**Work required:** Determine how many lines in the entries below include the word "reset", and reply with that number alone.
--------------------------------------------------
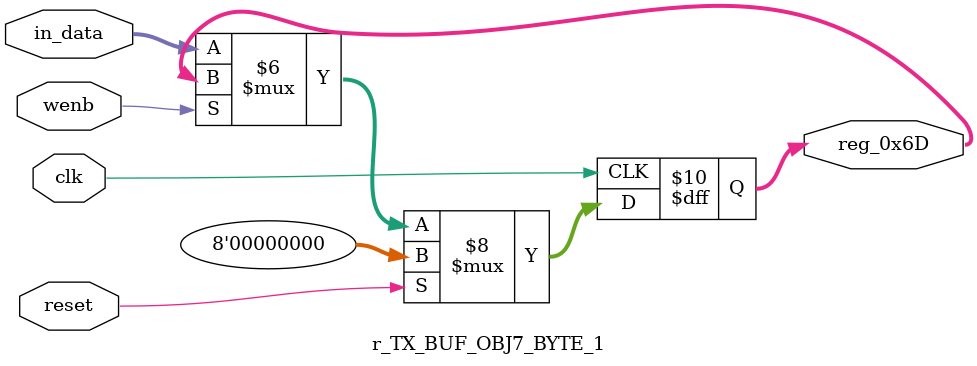
<source format=v>
module r_TX_BUF_OBJ7_BYTE_1(output reg [7:0] reg_0x6D, input wire reset, input wire wenb, input wire [7:0] in_data, input wire clk);
	always@(posedge clk)
	begin
		if(reset==0) begin
			if(wenb==0)
				reg_0x6D<=in_data;
			else
				reg_0x6D<=reg_0x6D;
		end
		else
			reg_0x6D<=8'h00;
	end
endmodule
</source>
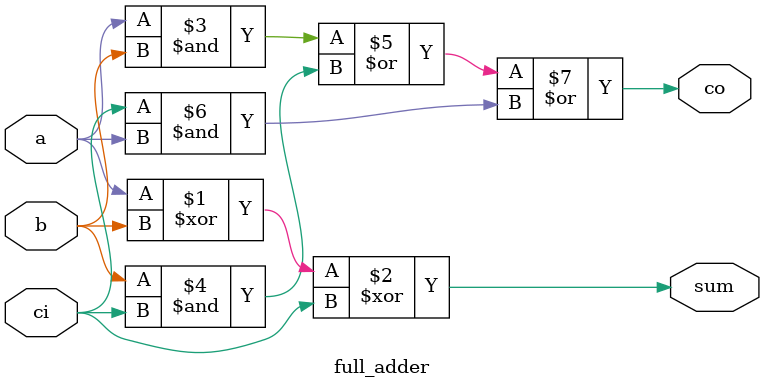
<source format=v>
module full_adder(a,b,ci,sum,co);
input a,b,ci;
output sum,co;
assign sum = a^b^ci;
assign co= a&b|b&ci|ci&a;
endmodule
</source>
--------------------------------------------------
**Output of the task:** 2